Ein ausgezählten Triller finde ich aber nicht immer so musikalisch:
Einen Triller kann man z. B. mit Agogik gestalten und langsam beginnen und immmer schneller werden lassen, oder auch dynamisch gestaltet werden, vor allem bei Liszt, der oft sehr lange Triller schreibt. Er sollte also auch nicht wie ein Maschinengewehr klingen.
Da ist es wirklich so, dass man auch Freiheiten besitzt, was die Interpretation betrifft.
Aber gewisse Aufführungspraxen und Regeln sollte man dennoch dabei beachten und berücksichtigen:
Zur Barockzeit:
Dort war es z. B. üblich, dass man Verzierungen
nicht in die Noten schrieb. Aber es war üblich, dass die Interpreten zu dieser Zeit sehr viel in der Musik verzierten. Wenn du rein nach Noten ohne Verzierungen spielen würdest, wie der Komponist der Barockzeit es schrieb, würde es öde klingen. Hier ging der Komponist davon also aus, dass der Interpret selbt die Verziehrungen gestaltet und variiert.
Aber es gab schon Regeln:
Dass in der Barockzeit Triller von oben begonnen wurden.
Aber es ist tätsächlich so, wie Du schrebst, dass auch der musikalische Kontext auch eine Rolle spielt: Es gab nämlich auch Regeln, wann der Triller nicht auf der oberen Nebennote beginnen sollte.
Gewisse Regeln zur Aufführungspraxis herrschen also:
Diese gibt es im übrigen nicht nur für Triller:
Eine andere Regel besagt z. B., dass man punktierte Note in der barocken Musik oft als doppelpunktierte Note zu spielen hat.

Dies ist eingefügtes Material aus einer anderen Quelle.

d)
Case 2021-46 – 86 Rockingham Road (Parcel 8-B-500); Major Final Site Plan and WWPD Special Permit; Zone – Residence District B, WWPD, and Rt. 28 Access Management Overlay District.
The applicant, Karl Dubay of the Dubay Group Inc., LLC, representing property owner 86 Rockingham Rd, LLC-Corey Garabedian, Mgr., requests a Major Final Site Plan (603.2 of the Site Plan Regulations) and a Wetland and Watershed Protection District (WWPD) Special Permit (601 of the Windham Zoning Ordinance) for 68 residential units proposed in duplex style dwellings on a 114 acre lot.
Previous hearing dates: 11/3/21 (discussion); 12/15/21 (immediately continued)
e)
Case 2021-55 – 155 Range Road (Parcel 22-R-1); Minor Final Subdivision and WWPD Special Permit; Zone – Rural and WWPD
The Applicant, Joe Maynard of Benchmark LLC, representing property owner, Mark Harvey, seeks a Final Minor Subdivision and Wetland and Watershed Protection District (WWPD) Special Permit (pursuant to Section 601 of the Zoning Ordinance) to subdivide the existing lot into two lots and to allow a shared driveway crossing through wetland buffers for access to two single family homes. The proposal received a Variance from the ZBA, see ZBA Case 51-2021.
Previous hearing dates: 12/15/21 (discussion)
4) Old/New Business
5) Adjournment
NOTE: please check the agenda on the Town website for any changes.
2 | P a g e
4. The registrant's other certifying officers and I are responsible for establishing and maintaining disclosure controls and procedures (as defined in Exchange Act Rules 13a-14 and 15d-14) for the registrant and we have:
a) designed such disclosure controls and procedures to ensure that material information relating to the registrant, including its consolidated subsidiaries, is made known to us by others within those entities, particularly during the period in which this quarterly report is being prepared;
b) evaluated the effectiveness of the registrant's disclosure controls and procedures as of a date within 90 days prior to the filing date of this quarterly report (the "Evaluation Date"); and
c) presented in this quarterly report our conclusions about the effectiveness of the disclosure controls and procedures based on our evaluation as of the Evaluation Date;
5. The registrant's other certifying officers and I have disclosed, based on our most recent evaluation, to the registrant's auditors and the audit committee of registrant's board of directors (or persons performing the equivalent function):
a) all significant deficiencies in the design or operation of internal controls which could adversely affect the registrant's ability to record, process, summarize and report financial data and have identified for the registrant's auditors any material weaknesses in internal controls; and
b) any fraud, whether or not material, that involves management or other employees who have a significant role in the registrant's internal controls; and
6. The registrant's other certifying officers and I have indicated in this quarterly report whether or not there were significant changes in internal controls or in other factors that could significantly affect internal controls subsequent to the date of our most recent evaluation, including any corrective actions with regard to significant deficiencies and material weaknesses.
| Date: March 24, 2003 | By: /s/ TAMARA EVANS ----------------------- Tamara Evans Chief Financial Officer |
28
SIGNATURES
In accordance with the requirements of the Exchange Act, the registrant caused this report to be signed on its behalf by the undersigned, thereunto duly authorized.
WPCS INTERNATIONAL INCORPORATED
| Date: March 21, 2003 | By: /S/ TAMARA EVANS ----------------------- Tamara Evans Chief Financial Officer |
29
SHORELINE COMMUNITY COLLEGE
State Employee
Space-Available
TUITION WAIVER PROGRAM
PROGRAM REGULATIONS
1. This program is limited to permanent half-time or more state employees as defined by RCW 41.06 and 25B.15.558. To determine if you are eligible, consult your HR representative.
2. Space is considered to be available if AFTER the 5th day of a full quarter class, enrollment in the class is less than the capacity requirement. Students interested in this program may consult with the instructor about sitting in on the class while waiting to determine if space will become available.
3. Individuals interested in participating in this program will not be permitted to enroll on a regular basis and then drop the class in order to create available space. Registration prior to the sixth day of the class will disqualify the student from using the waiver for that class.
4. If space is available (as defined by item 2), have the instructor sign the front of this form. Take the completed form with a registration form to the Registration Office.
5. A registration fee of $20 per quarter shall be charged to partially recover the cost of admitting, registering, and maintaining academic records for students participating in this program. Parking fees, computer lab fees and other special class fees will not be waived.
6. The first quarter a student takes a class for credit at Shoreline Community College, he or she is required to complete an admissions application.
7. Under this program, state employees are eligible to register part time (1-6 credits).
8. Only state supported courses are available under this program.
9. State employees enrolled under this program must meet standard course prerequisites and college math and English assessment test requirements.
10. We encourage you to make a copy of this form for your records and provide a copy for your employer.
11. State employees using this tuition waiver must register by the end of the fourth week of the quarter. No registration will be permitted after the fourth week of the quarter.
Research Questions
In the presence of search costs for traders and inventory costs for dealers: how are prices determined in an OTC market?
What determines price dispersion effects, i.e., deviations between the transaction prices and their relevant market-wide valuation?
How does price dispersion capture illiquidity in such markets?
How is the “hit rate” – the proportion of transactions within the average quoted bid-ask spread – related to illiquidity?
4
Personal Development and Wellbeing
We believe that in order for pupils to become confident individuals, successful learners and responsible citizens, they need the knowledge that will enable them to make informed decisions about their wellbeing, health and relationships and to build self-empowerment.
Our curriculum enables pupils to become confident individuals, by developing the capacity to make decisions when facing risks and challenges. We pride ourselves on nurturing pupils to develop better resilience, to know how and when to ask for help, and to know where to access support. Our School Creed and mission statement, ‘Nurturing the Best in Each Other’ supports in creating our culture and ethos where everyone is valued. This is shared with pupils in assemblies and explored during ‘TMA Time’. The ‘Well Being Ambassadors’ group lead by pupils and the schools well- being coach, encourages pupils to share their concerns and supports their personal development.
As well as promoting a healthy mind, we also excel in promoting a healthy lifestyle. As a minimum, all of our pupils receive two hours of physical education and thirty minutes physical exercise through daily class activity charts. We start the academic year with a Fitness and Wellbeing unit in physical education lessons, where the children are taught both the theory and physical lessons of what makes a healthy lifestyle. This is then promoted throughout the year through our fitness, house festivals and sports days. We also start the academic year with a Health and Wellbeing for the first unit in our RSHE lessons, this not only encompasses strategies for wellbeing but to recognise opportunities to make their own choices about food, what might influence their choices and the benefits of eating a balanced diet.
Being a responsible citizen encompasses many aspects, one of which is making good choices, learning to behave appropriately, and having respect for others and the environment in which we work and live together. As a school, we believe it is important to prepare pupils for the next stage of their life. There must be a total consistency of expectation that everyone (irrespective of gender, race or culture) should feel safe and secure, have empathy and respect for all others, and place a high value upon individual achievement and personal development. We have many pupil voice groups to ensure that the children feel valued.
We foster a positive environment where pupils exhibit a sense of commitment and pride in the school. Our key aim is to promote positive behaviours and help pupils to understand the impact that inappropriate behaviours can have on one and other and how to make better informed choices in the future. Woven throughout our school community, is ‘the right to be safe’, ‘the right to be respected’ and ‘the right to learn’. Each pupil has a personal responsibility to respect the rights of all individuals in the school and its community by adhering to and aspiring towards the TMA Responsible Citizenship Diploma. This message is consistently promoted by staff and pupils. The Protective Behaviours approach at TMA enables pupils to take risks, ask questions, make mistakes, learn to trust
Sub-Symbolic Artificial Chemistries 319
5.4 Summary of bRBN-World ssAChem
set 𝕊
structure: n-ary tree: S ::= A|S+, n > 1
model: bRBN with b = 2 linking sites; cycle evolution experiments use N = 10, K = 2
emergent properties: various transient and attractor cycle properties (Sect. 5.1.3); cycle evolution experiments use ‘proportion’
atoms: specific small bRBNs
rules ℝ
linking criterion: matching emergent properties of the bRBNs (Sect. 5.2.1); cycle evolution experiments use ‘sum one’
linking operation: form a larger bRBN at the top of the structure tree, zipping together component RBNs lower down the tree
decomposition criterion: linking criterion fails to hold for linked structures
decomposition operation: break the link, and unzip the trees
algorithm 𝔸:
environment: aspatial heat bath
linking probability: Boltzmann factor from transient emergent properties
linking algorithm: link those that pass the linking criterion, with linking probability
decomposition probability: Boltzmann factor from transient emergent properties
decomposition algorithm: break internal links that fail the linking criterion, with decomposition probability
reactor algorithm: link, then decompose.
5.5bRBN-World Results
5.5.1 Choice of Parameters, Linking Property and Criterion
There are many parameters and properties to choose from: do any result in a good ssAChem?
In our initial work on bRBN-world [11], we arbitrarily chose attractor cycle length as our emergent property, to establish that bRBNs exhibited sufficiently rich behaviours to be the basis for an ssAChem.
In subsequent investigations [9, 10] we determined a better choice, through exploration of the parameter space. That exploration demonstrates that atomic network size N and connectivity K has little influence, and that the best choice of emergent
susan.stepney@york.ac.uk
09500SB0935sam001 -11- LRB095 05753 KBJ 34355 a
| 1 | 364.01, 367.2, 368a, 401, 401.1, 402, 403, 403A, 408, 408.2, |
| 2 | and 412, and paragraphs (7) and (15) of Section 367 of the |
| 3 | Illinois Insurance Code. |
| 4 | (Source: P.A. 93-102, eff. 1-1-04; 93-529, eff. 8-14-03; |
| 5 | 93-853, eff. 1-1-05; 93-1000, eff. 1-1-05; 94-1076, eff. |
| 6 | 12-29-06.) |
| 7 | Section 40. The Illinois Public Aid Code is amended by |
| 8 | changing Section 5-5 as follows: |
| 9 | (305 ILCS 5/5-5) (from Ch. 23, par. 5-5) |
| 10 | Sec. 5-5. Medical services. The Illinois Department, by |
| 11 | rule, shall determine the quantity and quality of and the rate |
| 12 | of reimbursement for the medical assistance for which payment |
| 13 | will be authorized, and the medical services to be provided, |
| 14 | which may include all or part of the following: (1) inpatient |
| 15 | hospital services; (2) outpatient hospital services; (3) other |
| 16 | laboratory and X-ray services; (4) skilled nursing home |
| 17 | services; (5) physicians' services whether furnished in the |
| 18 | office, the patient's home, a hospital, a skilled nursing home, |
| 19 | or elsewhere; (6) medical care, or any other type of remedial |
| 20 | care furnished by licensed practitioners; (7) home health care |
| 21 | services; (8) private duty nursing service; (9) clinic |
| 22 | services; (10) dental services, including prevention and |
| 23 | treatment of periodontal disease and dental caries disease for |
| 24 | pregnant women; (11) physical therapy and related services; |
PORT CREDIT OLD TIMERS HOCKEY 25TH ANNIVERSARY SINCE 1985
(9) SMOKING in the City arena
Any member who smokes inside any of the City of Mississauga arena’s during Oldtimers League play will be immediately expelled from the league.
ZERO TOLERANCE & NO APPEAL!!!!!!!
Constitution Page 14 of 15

Es gibt also gewisse Ausführungspraxen.
Dies gilt auch, ob man mit der Haupt- oder Nebennote beginnen sollte.
Zu der Frage, ob Verzierungen nicht auch einen gewissen Spielraum für Variationen und persönliche Interpetation lassen:
In Kompononitionen einiger barocker Komponisten sicherlich.
Wenn Du Notenverläge verschiedener barocker Komponisten vergleichst wirst Du oft unterschiedliche Verzierungen feststellen.
Ähnlich wie Generalbass: Nur die Baßstimme und Generalbassbezifferung stammen vom Komponisten.
Aber jetzt zu den Trillern von
Beethoven oder in der Romantik des 19. Jhts:
Persönliche Interpreation des Trillers: Ja!
Da Agogik, Accelerando, Dynamik usw. gestaltet werden.
Aber Spieraum für Variationen:
Nein!
Diese Trillerangaben sollten genau eingehalten werden, diese sind vom Komponisten nämlich auch ganz genauso gewollt:
Also nicht bei Beethoven oder Chopin andere Trillervariationen ausführen oder sogar einbauen, wie das in der Barockzeit der Fall war.
Dies gilt auch, dass man nicht mit der oberen Nebennote zu Trillern beginnt,
sondern mit der Hauptnote.
Was den Kontext betrifft: Oft sind diese im Notentext dann, ich sag Mal in der Regel, auch notiert, wenn man wirklich Mal mit der oberen Nebennote beginnen sollte. Bei guten Notenverlägen kann man also mit der Regel: Ab Wiener Klassik mit der Hauptnote zu Trillern beginnen, gut leben.